Le proposte dello studio: «Registrazione dei cani di proprietà e legalizzazione dell'abbattimento controllato»
«L‘Animal Birth Control considera i cani ferali come animali da proteggere, senza però evidenziare le complessità del contesto in cui ci troviamo, finendo per causare una violazione dei principi di tutela della biodiversità – spiegano i ricercatori – In altri paesi, come ad esempio gli Stati Uniti, l'Australia, parte dell'Europa e del Sud America vi sono normative che prendono in considerazione il principio ecologico della capacità di carico dell'habitat e, in caso di necessità, non è escluso l'abbattimento delle specie considerate pericolose. In India, invece, assistiamo ad una sorta di "animalismo specista", che assicura al cane una tutela maggiore rispetto a quella che viene offerta agli esseri umani, i quali rischiano di contrarre la rabbia o venire aggrediti. Allo stesso tempo, mette da parte la tutela dei selvatici predati, tra i quali vi sono anche specie protette».

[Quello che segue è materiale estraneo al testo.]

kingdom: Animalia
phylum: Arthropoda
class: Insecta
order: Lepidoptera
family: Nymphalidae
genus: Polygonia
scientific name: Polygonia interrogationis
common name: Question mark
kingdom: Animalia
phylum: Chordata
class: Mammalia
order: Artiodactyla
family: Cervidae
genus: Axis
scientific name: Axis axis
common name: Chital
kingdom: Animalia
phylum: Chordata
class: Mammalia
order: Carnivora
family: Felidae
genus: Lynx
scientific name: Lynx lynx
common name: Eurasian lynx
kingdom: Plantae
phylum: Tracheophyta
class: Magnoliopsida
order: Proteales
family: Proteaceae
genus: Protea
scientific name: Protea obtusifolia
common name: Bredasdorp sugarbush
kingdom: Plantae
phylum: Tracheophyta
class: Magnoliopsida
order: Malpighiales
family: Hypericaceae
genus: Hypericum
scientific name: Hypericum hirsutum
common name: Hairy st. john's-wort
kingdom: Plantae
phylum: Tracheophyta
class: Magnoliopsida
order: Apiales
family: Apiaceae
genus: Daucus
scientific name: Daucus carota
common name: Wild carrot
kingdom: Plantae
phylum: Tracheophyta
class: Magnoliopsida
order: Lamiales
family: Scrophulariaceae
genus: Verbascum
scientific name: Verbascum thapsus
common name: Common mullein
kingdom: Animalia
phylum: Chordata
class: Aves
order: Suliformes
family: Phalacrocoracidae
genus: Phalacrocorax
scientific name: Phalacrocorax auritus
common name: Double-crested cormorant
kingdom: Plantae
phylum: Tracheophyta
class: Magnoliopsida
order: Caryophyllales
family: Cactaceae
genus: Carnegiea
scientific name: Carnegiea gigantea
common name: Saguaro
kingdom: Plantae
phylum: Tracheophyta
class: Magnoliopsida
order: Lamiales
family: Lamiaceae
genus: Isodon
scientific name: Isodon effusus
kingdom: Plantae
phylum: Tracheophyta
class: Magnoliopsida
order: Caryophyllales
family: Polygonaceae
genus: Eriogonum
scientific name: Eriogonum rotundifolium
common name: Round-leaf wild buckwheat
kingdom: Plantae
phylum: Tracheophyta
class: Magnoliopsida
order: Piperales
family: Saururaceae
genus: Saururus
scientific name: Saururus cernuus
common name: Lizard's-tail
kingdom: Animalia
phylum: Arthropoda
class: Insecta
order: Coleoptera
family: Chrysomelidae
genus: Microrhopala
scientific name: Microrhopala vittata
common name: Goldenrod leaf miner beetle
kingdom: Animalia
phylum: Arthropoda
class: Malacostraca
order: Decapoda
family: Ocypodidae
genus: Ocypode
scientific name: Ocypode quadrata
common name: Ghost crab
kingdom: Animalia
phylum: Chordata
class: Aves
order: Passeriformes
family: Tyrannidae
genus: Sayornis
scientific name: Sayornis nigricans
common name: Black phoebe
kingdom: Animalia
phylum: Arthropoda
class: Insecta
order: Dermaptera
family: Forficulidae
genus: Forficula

Le proposte dei ricercatori, quindi, riguardano una serie interventi rivolti prima di tutto a identificare i cani vaganti che hanno un referente umano. «I responsabili devono occuparsi dell'alimentazione e della registrazione dei soggetti presso un apposito ufficio governativo. I cani devono essere condotti in sicurezza e i rispettivi umani devono assumersi la responsabilità dei danni inferti alle persone, al bestiame o agli animali selvatici. Inoltre bisognerebbe analizzare ulteriormente il fenomeno della predazione di animali selvatici e, se necessario, intervenire attraverso l'abbattimento controllato dei soggetti considerati pericolosi per le altre specie».
Riguardo le conclusioni dei ricercatori indiani, Laura Arena commenta: «Quello della predazione verso le specie selvatiche è un argomento spinoso che merita un'attenta indagine capace di fornire dati sulla prevalenza degli episodi ed una quanto più attenta analisi del rischio per la minaccia alla biodiversità – conclude Laura Arena – D'altro canto, le strategie d'intervento per la gestione di una popolazione canina di tale entità numerica sono davvero di difficile integrazione e coordinamento tra le diverse aree del Paese. Ciononostante le esperienze pregresse e la stessa ecologia ci spiegano come gli abbattimenti massivi non siano certo una soluzione efficace e nemmeno sostenibile».